WHAT TO PRODUCE => Only the lines containing the string "Standardize" are needed; copy all of them from the listing.

PROVIDED DATA =>
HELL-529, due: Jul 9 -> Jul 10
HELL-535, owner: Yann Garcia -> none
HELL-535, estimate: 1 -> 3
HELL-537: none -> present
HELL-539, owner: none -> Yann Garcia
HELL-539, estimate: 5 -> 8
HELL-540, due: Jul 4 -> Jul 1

* * *

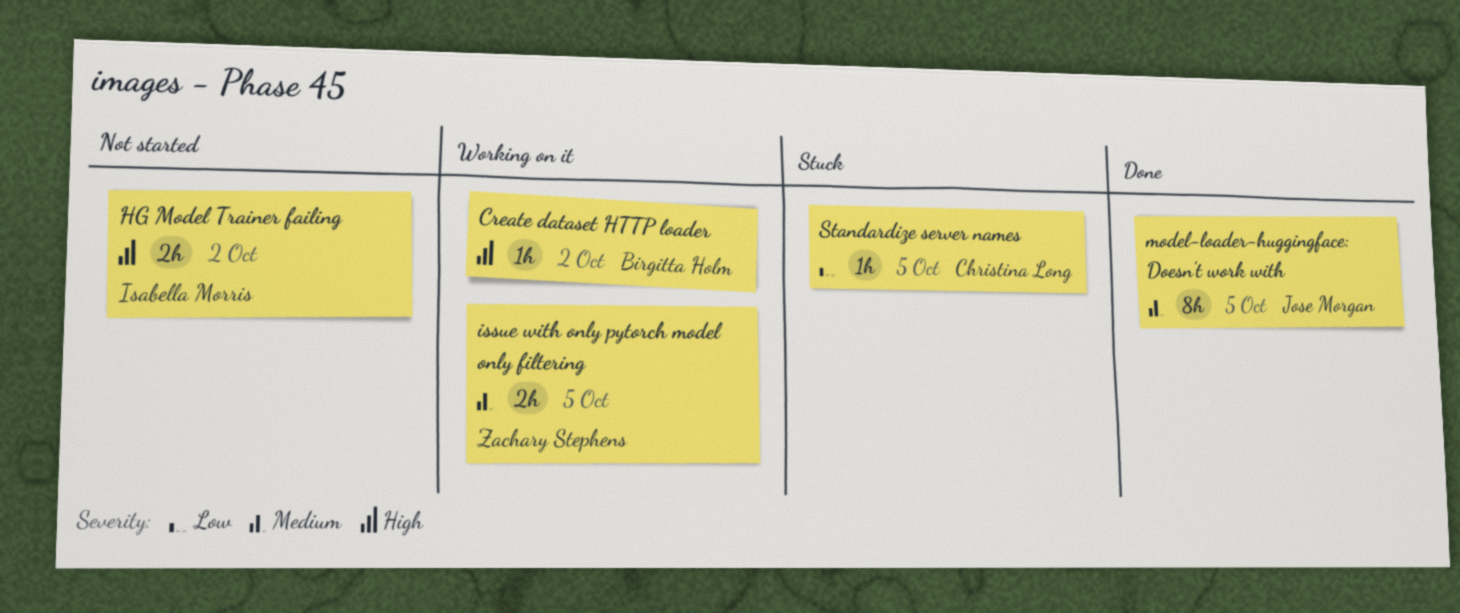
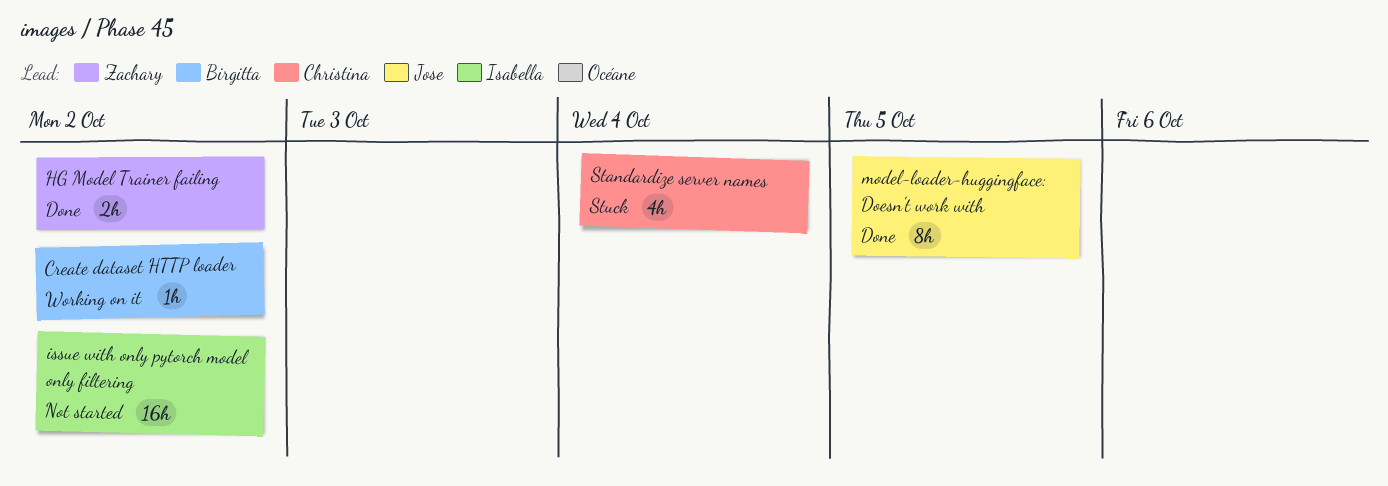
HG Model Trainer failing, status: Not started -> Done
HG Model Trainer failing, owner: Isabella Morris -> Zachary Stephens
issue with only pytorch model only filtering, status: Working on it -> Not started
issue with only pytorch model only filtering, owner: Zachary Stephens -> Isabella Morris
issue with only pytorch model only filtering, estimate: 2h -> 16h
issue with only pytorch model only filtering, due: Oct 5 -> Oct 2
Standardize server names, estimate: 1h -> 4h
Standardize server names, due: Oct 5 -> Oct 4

--

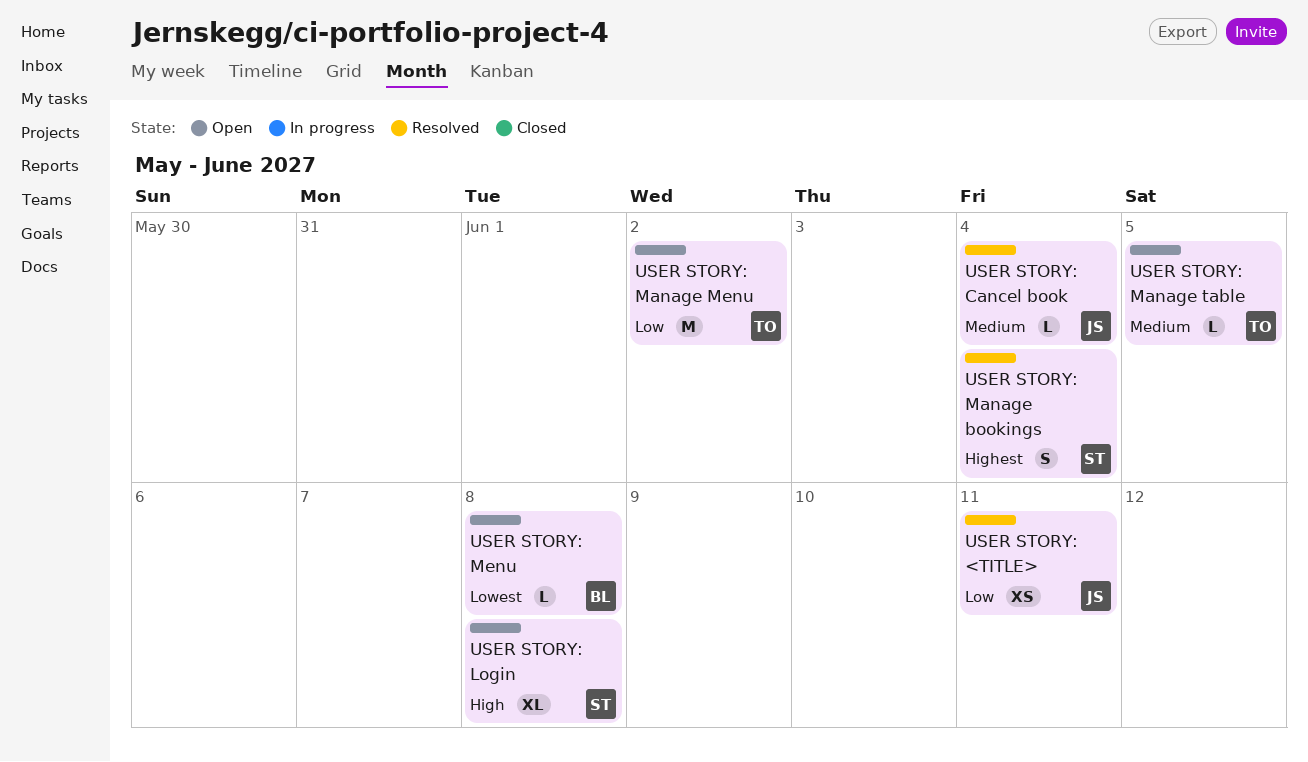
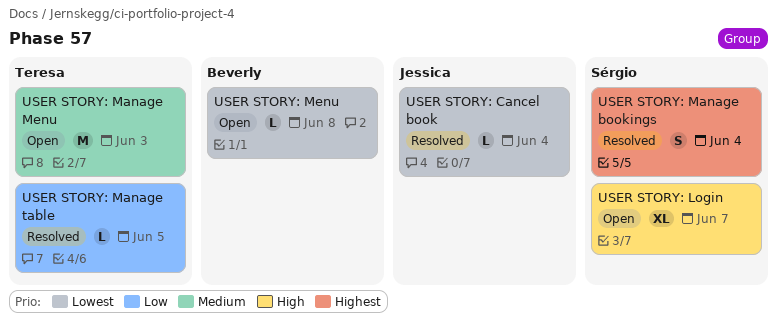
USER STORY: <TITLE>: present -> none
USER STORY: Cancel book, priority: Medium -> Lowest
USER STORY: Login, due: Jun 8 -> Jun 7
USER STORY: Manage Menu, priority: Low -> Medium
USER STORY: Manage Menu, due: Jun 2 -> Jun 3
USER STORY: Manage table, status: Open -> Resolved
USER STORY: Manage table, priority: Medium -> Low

RESULT =>
Standardize server names, estimate: 1h -> 4h
Standardize server names, due: Oct 5 -> Oct 4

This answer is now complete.